There's even some very well tended allotments on Tyers Street, just fifty yards from The Black Dog, surely the most central allotments in London?  

From there it's a more prosaic journey back to Clapham, although travelling along the backstreets between Wandsworth Road and South Lambeth Road you come across 'little Portugal' around Wilcox Road, yet more pubs (anyone would think Londoners enjoy a drink!), and a gorgeous circular terrace, Landsdowne Gardens. 
Through fashionable Clapham Old Town with its many bars, restaurants and pubs, and it's home via the cycle route over the Clapham Common.
I'm now dying for my next chance to cycle home.
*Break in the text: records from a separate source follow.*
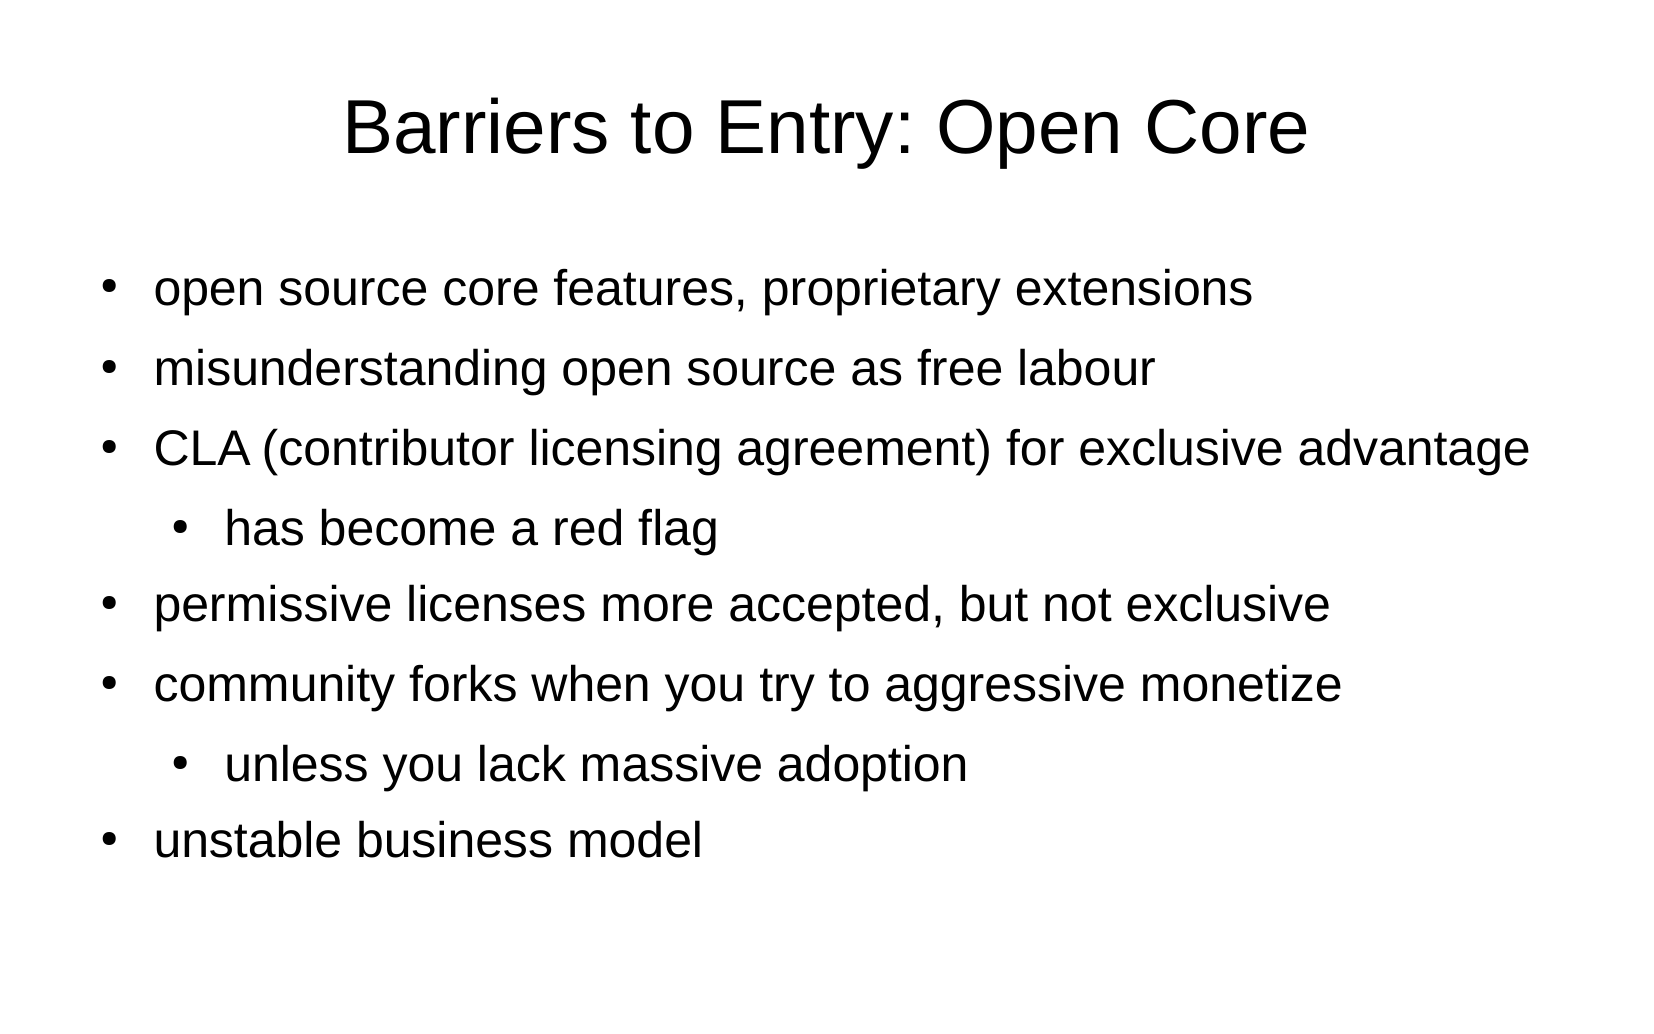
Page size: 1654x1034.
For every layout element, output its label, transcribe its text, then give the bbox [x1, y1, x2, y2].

title Barriers to Entry: Open Core [82, 41, 1571, 214]
list open source core features, proprietary extensions misunderstanding open source as free labour CLA (contributor licensing agreement) for exclusive advantage has become a red flag permissive licenses more accepted, but not exclusive community forks when you try to aggressive monetize unless you lack massive adoption unstable business model [82, 259, 1571, 898]
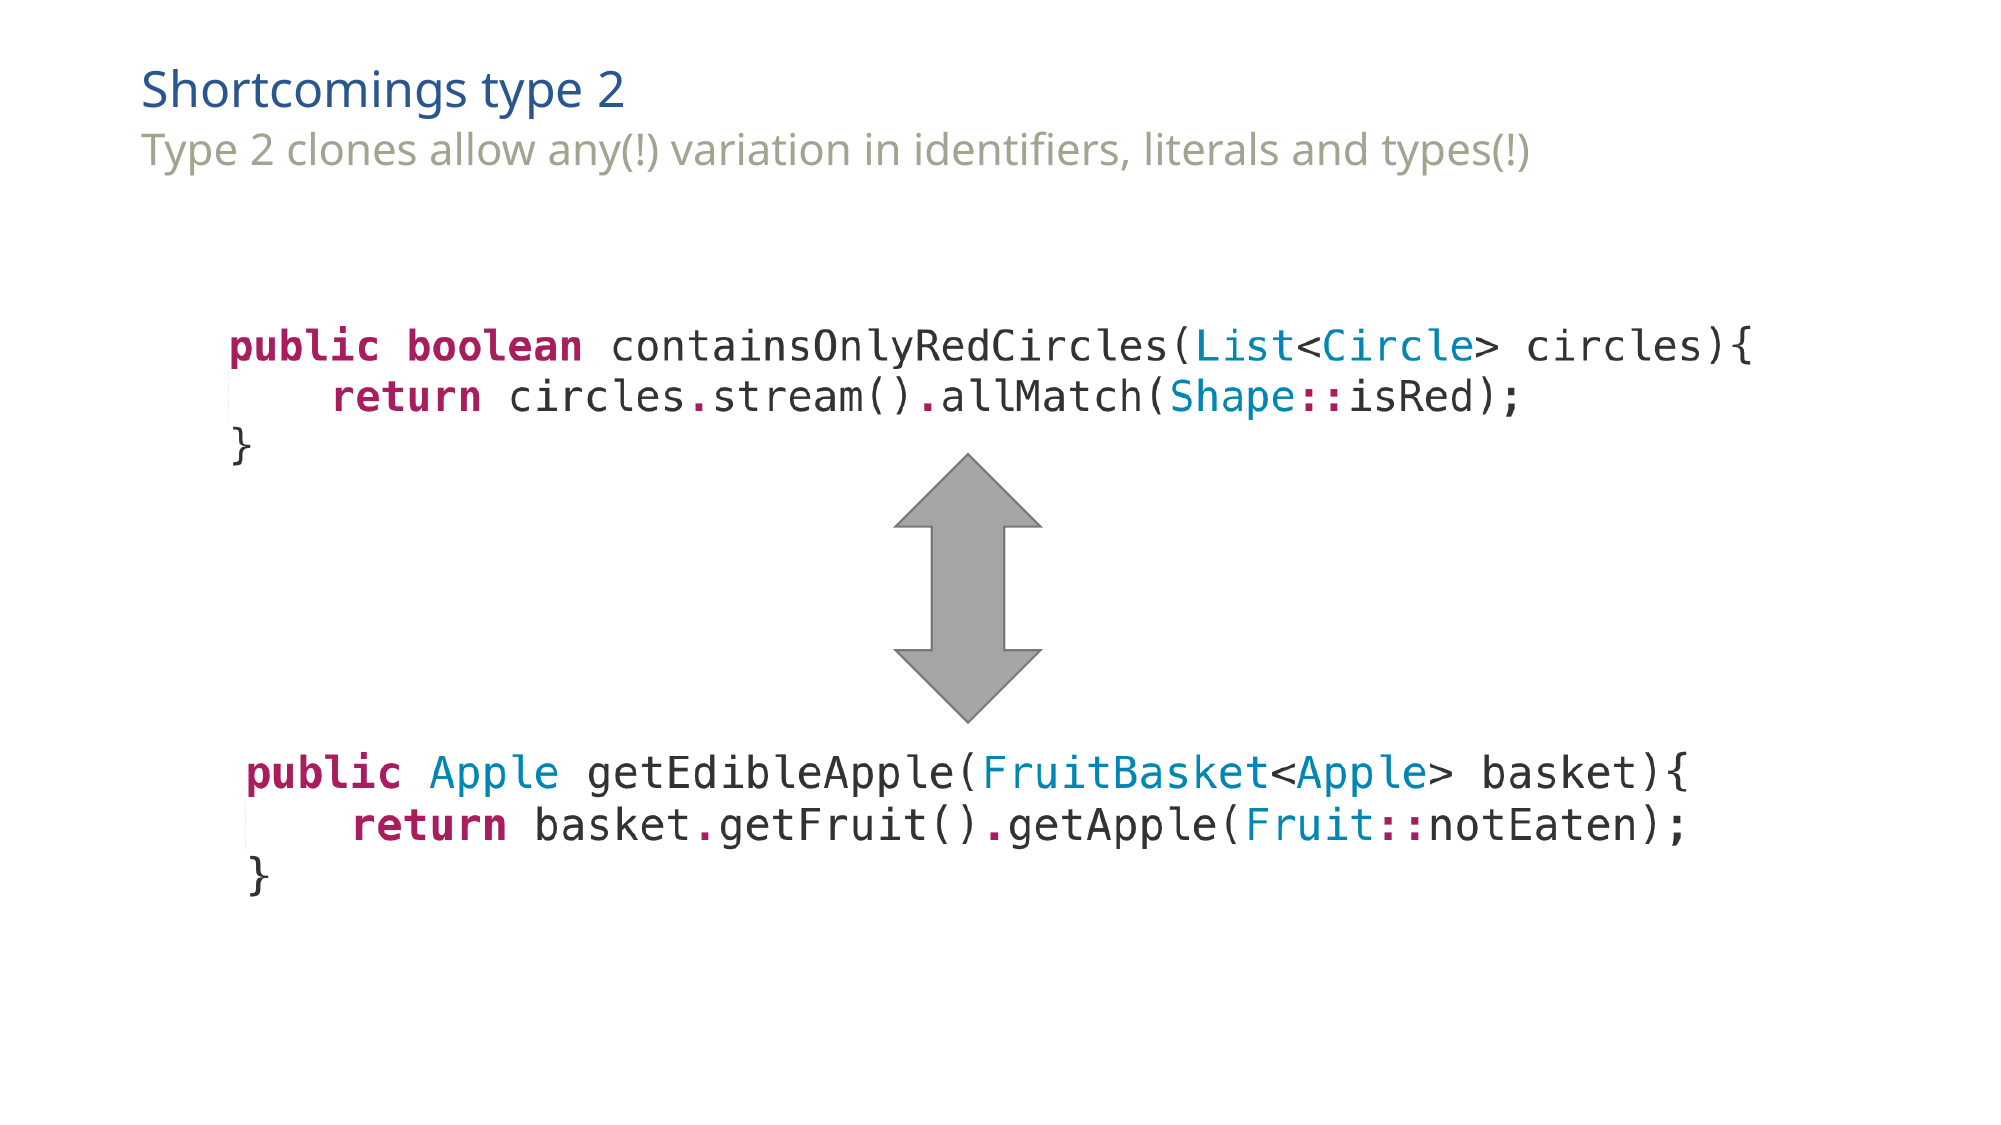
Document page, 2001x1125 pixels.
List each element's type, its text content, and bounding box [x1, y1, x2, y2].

picture [242, 745, 1694, 900]
picture [227, 322, 1755, 468]
text_box Type 2 clones allow any(!) variation in identifiers, literals and types(!) [141, 124, 1842, 189]
text_box [895, 454, 1041, 723]
text_box Shortcomings type 2 [142, 59, 1842, 124]
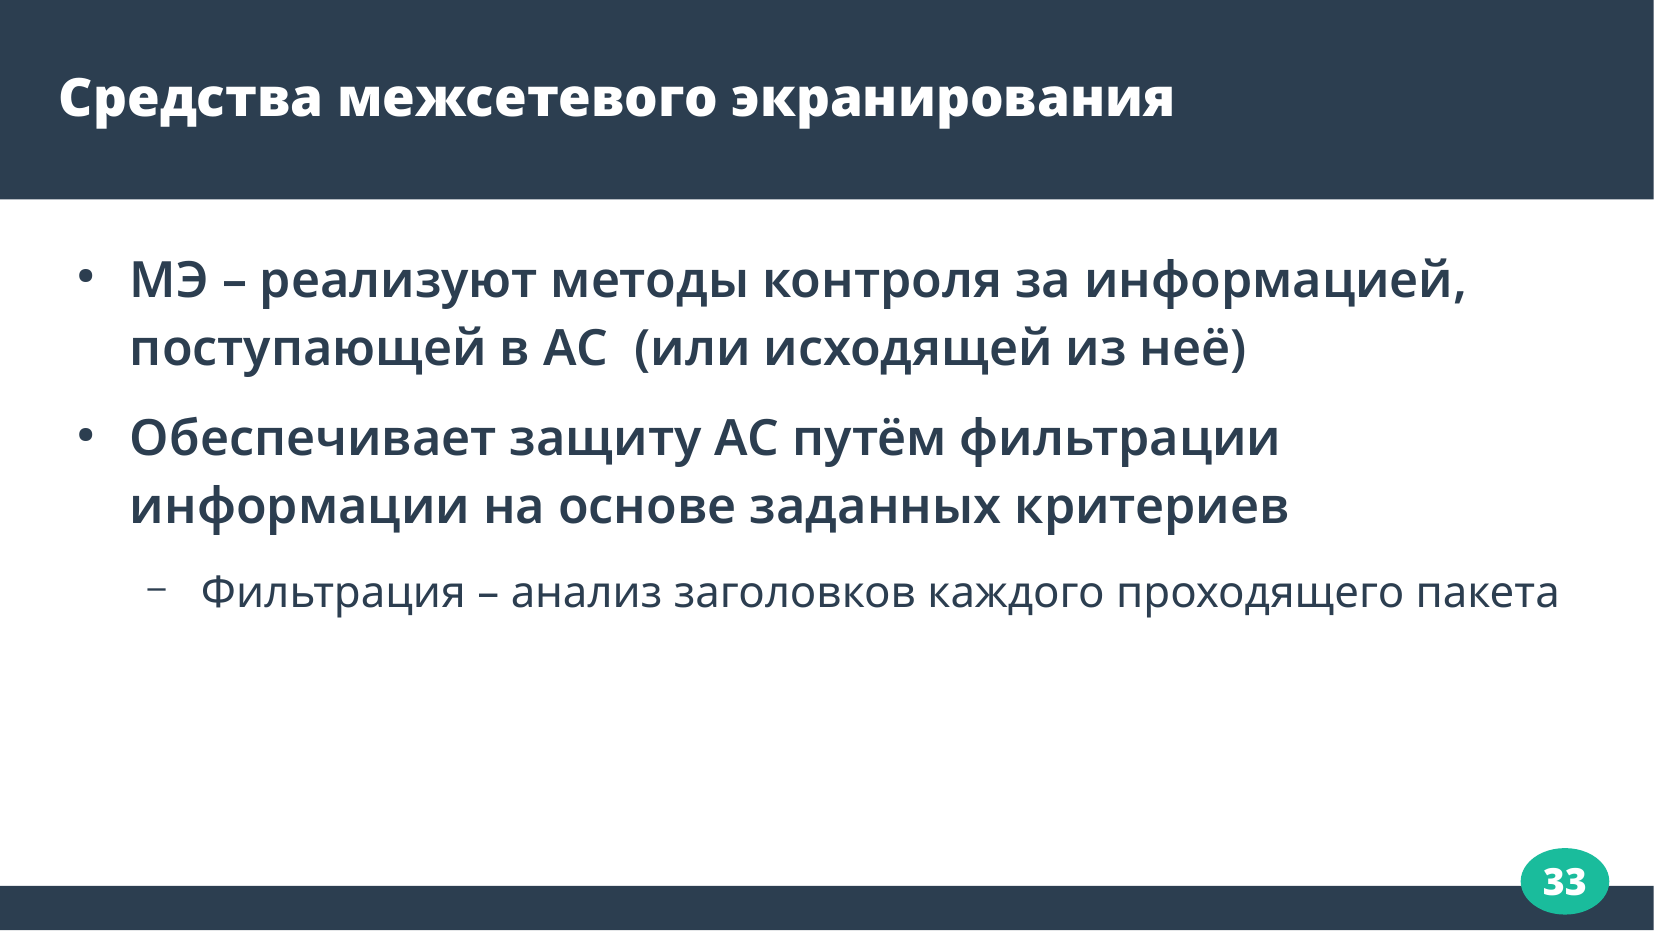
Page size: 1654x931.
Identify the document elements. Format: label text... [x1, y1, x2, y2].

Roll on Thursday night!

Here's the route (or at least the part from Blackfriars Bridge).
The reverse ride, from home to work is almost identical although the urge to stop at pubs along the way will be less strong (I start work at lunchtimes sometimes) as you avoid Vauxhall Walk but cycle past the Tyers Street allotments instead.  Here's home to work.

Monday, 3 October 2011


To be honest, I haven't always worn a helmet. For short rides I sometimes don't bother. 
But today I went for a long ride and stopped off at the London Cycle Workshop on my way home. 
Were I just visiting the workshop I might have gone without one, but it's just as well I had one on today because joining Battersea Rise from the cycle path I attempted to accelerate away, which unfortunately caused the chain to come off.  
As I was out of the saddle I had a heavy fall, landing hard on my head, shoulder & hip. To be honest I was pretty lucky not to damage the bike. 
Rather than putting the unfortunate machine down, a team of bicycle mechanics are working through the night to acertain the cause of the mechanical malfunction. Hopefully, by dawn the problem will be rectified and we can all get on with our lives.
So it just remains for me to say: PLEASE WEAR A HELMET!!